Dear Daniel, Not to dismiss your complaint outright, but have you gotten any direct feedback from people all skeptical about whether or not you are a Christian indie rock band? Because it sounds like you are projecting.

Back in the way back days, nigh a long decade ago, I was the publicist for Pedro the Lion's jump out of Christian rock underground and into the snobby secular light and I can tell you, post-Sufjan, post-Dave Bazan indie rock is a different world. Indie rock c. 2013 typically treats Christian bands with curiosity rather than contempt. Music press and secular music fans are much more capable of making a distinction between a band like yours that perhaps came up on the Christian coffeehouse circuit and bands that are proselytizing.
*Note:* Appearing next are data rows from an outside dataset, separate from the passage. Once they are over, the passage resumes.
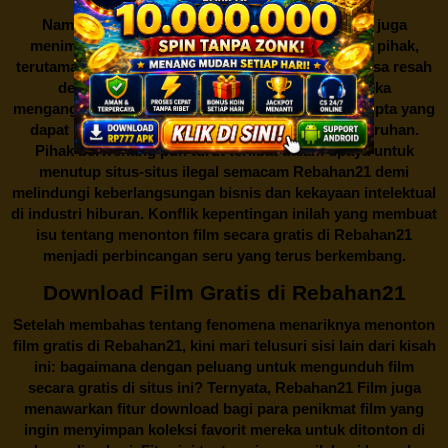
Namun, seperti halnya cerita manis,
Rebahan21
juga
menimbulkan kontroversi di industri film. Banyak pihak,
terutama produsen film dan pemilik hak cipta, merasa resah
dengan maraknya situs-situs seperti ini. Mereka
menganggapnya sebagai bentuk pelanggaran hak cipta yang
dapat merugikan industri perfilman secara keseluruhan.
Pihak berwenang pun turut terlibat dalam upaya untuk
menutup situs-situs ilegal semacam Rebahan21 demi
melindungi keberlangsungan bisnis dan kekayaan intelektual
di industri hiburan. Konflik kepentingan inilah yang membuat
isu tentang menonton film secara gratis di
Rebahan21
menjadi perbincangan seru yang terus berkembang.
Download Film Gratis di Rebahan21
Setelah membahas tentang fenomena menariknya menonton
film gratis di
Rebahan21
, kini mari telusuri sisi lain dari kisah
ini: bagaimana dengan peluang untuk mengunduh film
secara gratis di situs ini? Ternyata, Rebahan21 Film juga
menawarkan fitur download bagi para penikmat film yang
ingin menyimpan koleksi favorit mereka untuk ditonton di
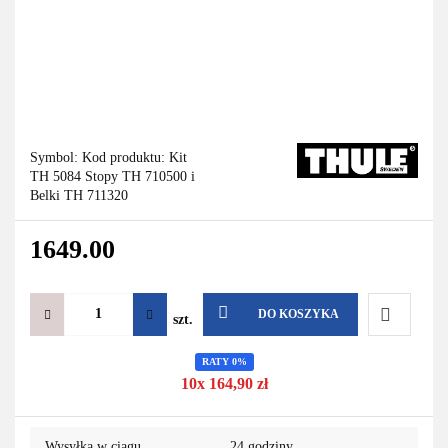
Symbol:
Kod produktu: Kit
TH 5084 Stopy TH 710500 i
Belki TH 711320
1649.00
DO KOSZYKA
szt.
Do
RATY 0%
10x 164,90 zł
przechowa
Wysyłka w ciągu
24 godziny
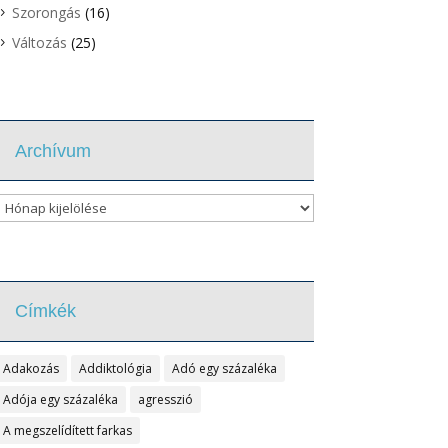
Szorongás
(16)
Változás
(25)
Archívum
Archívum
Címkék
Adakozás
Addiktológia
Adó egy százaléka
Adója egy százaléka
agresszió
A megszelídített farkas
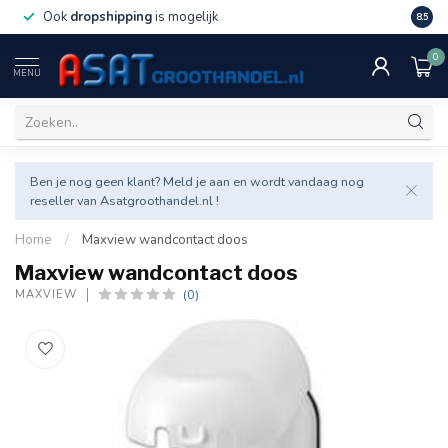
Ook
dropshipping
is mogelijk
Veel v
8.5
0
MENU
Ben je nog geen klant? Meld je aan en wordt vandaag nog
reseller van Asatgroothandel.nl !
Home
/
Maxview wandcontact doos
Maxview wandcontact doos
(0)
MAXVIEW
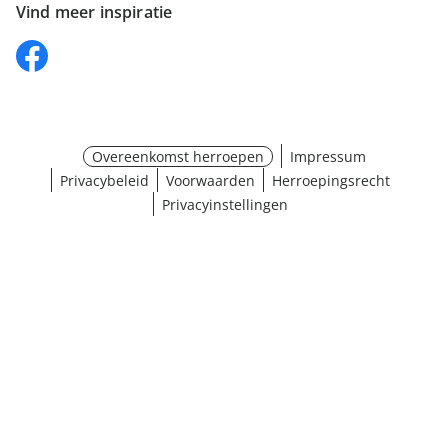
Vind meer inspiratie
Overeenkomst herroepen
Impressum
Privacybeleid
Voorwaarden
Herroepingsrecht
Privacyinstellingen
¹ Klik hier voor de inwisselvoorwaarden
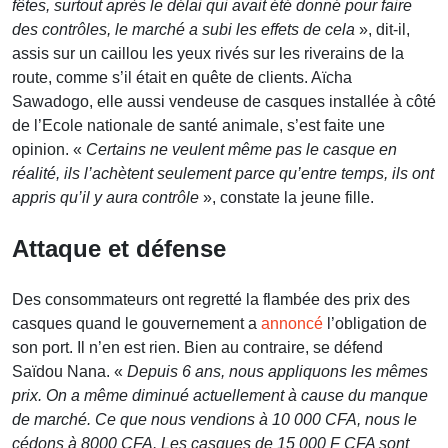
fêtes, surtout après le délai qui avait été donné pour faire
des contrôles, le marché a subi les effets de cela
», dit-il,
assis sur un caillou les yeux rivés sur les riverains de la
route, comme s’il était en quête de clients. Aïcha
Sawadogo, elle aussi vendeuse de casques installée à côté
de l’Ecole nationale de santé animale, s’est faite une
opinion. «
Certains ne veulent même pas le casque en
réalité, ils l’achètent seulement parce qu’entre temps, ils ont
appris qu’il y aura contrôle
», constate la jeune fille.
Attaque et défense
Des consommateurs ont regretté la flambée des prix des
casques quand le gouvernement a
annoncé
l’obligation de
son port. Il n’en est rien. Bien au contraire, se défend
Saïdou Nana. «
Depuis 6 ans, nous appliquons les mêmes
prix. On a même diminué actuellement à cause du manque
de marché. Ce que nous vendions à 10 000 CFA, nous le
cédons à 8000 CFA. Les casques de 15 000 F CFA sont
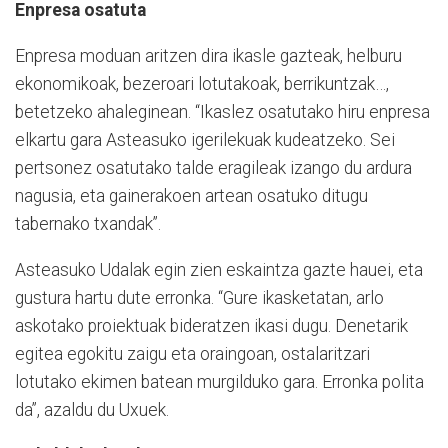
Enpresa osatuta
Enpresa moduan aritzen dira ikasle gazteak, helburu
ekonomikoak, bezeroari lotutakoak, berrikuntzak…,
betetzeko ahaleginean. “Ikaslez osatutako hiru enpresa
elkartu gara Asteasuko igerilekuak kudeatzeko. Sei
pertsonez osatutako talde eragileak izango du ardura
nagusia, eta gainerakoen artean osatuko ditugu
tabernako txandak”.
Asteasuko Udalak egin zien eskaintza gazte hauei, eta
gustura hartu dute erronka. “Gure ikasketatan, arlo
askotako proiektuak bideratzen ikasi dugu. Denetarik
egitea egokitu zaigu eta oraingoan, ostalaritzari
lotutako ekimen batean murgilduko gara. Erronka polita
da”, azaldu du Uxuek.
There are a lot of career examples you can work from these days, vis a vis, bands leaving the God Ghetto. Dave Bazan's Pedro the Lion-era political awakening turned out to be a creeping agnosticism and he is making incredible records about that transformation. Rather than trying to skirt any issue, he has been really direct his entire career and it helps that he made records that are now classics. There are bands like your former label mates Underoath, who courted godless hardcore kids by playing Warped Tour for, like, the last decade straight. Folks in Fleet Foxes managed to shake their Christian band bonafides off real well. Mewithoutyou, rather infamously, has made a point to tour with secular bands. Head and the Heart, Danielson, The Hold Steady have all made records that articulate complex and personal ideas about faith and spirituality; much of the stigma about doing such a thing is gone.
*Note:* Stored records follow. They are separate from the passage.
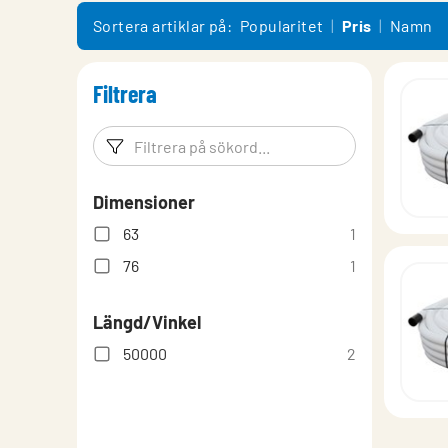
Montering
Sortera artiklar på:
Popularitet
Pris
Namn
Filtrera
Filtreringsord
Filtrera p
Dimensioner
63
1
76
1
Längd/Vinkel
50000
2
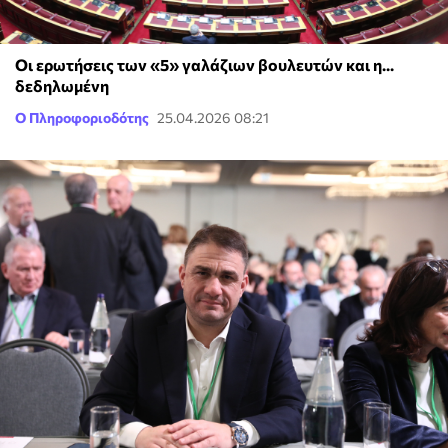
Οι ερωτήσεις των «5» γαλάζιων βουλευτών και η...
δεδηλωμένη
Ο Πληροφοριοδότης
25.04.2026 08:21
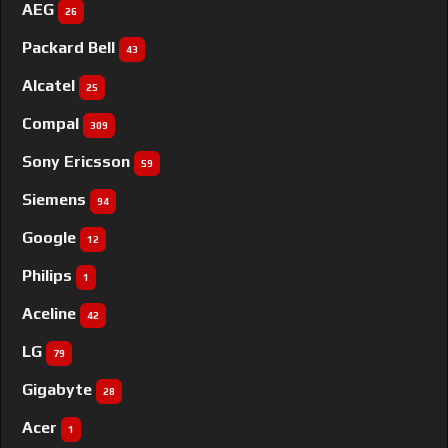
AEG
26
Packard Bell
43
Alcatel
25
Compal
309
Sony Ericsson
59
Siemens
94
Google
12
Philips
1
Aceline
42
LG
79
Gigabyte
28
Acer
1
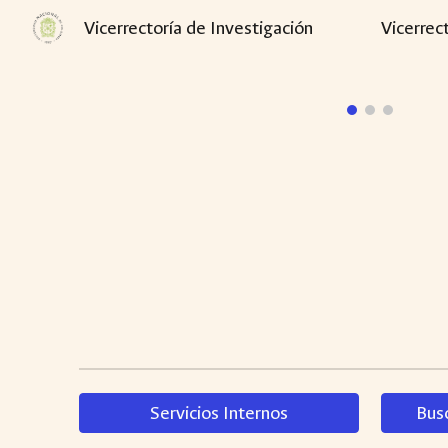
Vicerrectoría de Investigación
Vicerrec
Sk
Servicios Internos
Bus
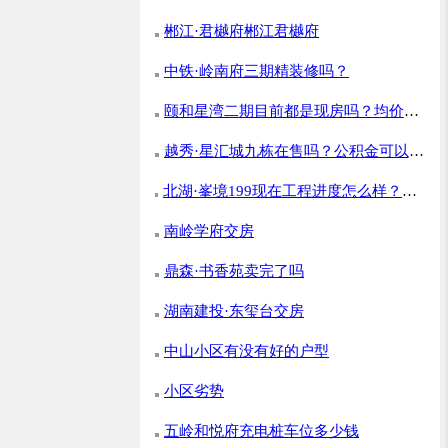
郴江·君樾府郴江君樾府
中铁·岭南府三期精装修吗？
颐和星湾二期目前都是现房吗？均价多
越秀·星汇城九栋在售吗？公积金可以贷
少？
北湖·峯境199现在工程进度怎么样？什
多少？
么时候开盘？
南岭学府交房
鼎森·书香苑卖完了吗
湖南建投·东玺台交房
中山小区有没有好的户型
小区劣势
五岭和悦府充电桩车位多少钱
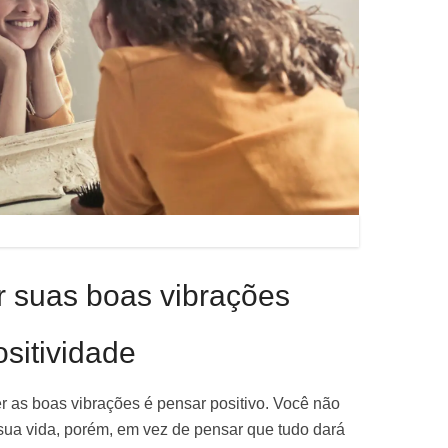
r suas boas vibrações
ositividade
r as boas vibrações é pensar positivo. Você não
sua vida, porém, em vez de pensar que tudo dará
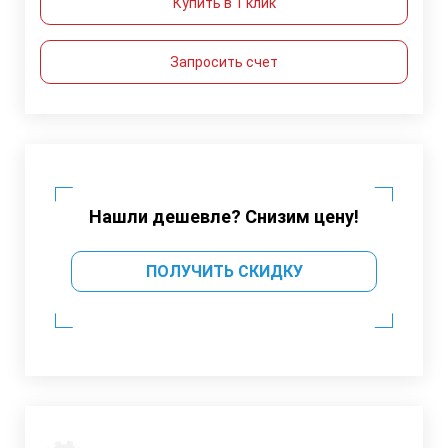
Купить в 1 клик
Запросить счет
Нашли дешевле? Снизим цену!
ПОЛУЧИТЬ СКИДКУ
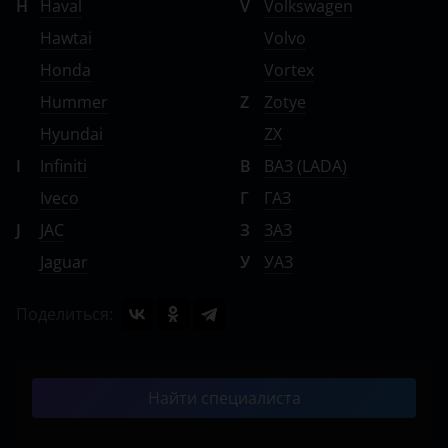
H
Haval
V
Volkswagen
Hawtai
Volvo
Honda
Vortex
Hummer
Z
Zotye
Hyundai
ZX
I
Infiniti
В
ВАЗ (LADA)
Iveco
Г
ГАЗ
J
JAC
З
ЗАЗ
Jaguar
У
УАЗ
Поделиться:
Найти специалиста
So, how to do you wanna handle it? There is no shame in working on both sides of the fence, as it seems like you already are. Secular audiences and press are not going to look askance because you are playing Cornerstone on your summer club tour. Being direct is good. You can be an our-faith-is-personal band and leave it there, or you can be out (so to speak), but I think trying to bury your past makes you seem sneaky, and I think "sneaky Christian band' is a rep you don't wanna get. Fix up your bio on your site, and make your transition to independent, secular band your story. Your current bio is pretty bad and could use some fixing anyhow.

From what I can tell, your band is the perhaps biggest band in Chico, CA (congrats) and you recently won an actual award for being the best band in city as well (nice plaque). You have done national touring and some regional, but probably not enough. Being the best band in Chico on album three is no small accomplishment, but is the next step really some hot luv from Stereogum or whomever? No, no it is not.
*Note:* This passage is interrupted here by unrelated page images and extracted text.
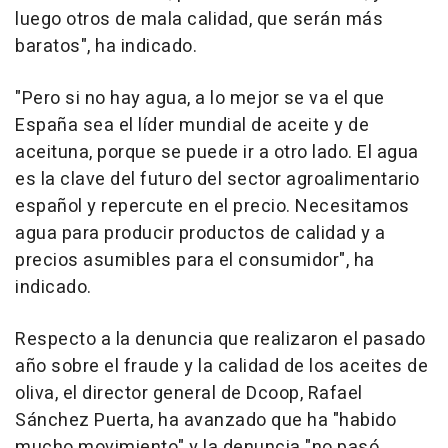
luego otros de mala calidad, que serán más
baratos", ha indicado.
"Pero si no hay agua, a lo mejor se va el que
España sea el líder mundial de aceite y de
aceituna, porque se puede ir a otro lado. El agua
es la clave del futuro del sector agroalimentario
español y repercute en el precio. Necesitamos
agua para producir productos de calidad y a
precios asumibles para el consumidor", ha
indicado.
Respecto a la denuncia que realizaron el pasado
año sobre el fraude y la calidad de los aceites de
oliva, el director general de Dcoop, Rafael
Sánchez Puerta, ha avanzado que ha "habido
mucho movimiento" y la denuncia "no pasó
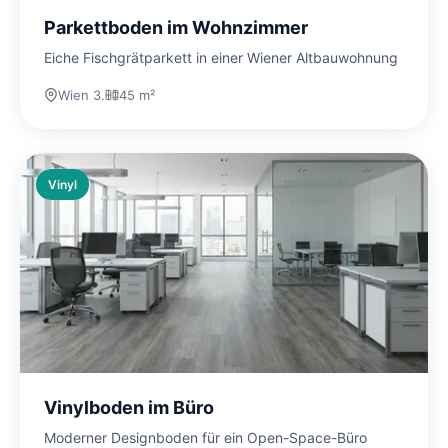
Parkettboden im Wohnzimmer
Eiche Fischgrätparkett in einer Wiener Altbauwohnung
Wien 3.
45 m²
Vinyl
Vinylboden im Büro
Moderner Designboden für ein Open-Space-Büro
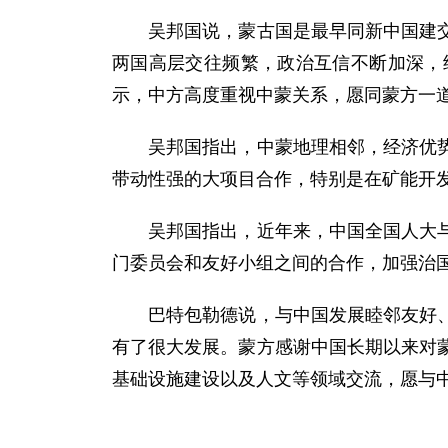
吴邦国说，蒙古国是最早同新中国建交的
两国高层交往频繁，政治互信不断加深，
示，中方高度重视中蒙关系，愿同蒙方一
吴邦国指出，中蒙地理相邻，经济优势互
带动性强的大项目合作，特别是在矿能开
吴邦国指出，近年来，中国全国人大与蒙
门委员会和友好小组之间的合作，加强治
巴特包勒德说，与中国发展睦邻友好、互
有了很大发展。蒙方感谢中国长期以来对
基础设施建设以及人文等领域交流，愿与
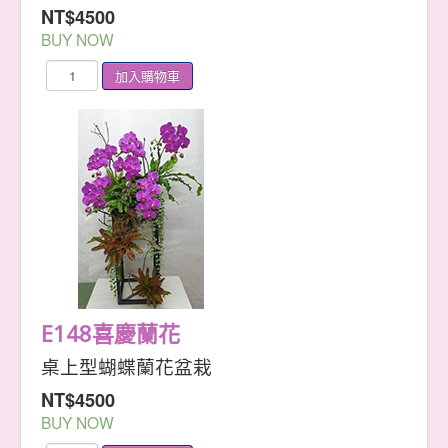
NT$4500
BUY NOW
E148喜慶蘭花
桌上型蝴蝶蘭花盆栽
NT$4500
BUY NOW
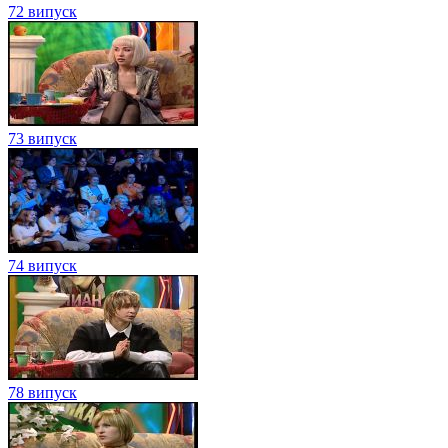
72 випуск
73 випуск
74 випуск
78 випуск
Here is the bigger issue, and I say this not knowing how you have tried to promote your work or to who--but (no shots) you may not be an indie blog band. Your quiet tunes are pretty, you have lovely harmonies--but speaking as someone who gets sent a lot of albums, being a plaintive post-Fleet Foxes band with a bit of banjo probably isn't going to cut it. Because there are a crajillion bands like yours, vesting up and kicking out their drummer, right this very instant. It is a Mumford Mumford Mumford world we live in now and your banjo is no longer a novelty.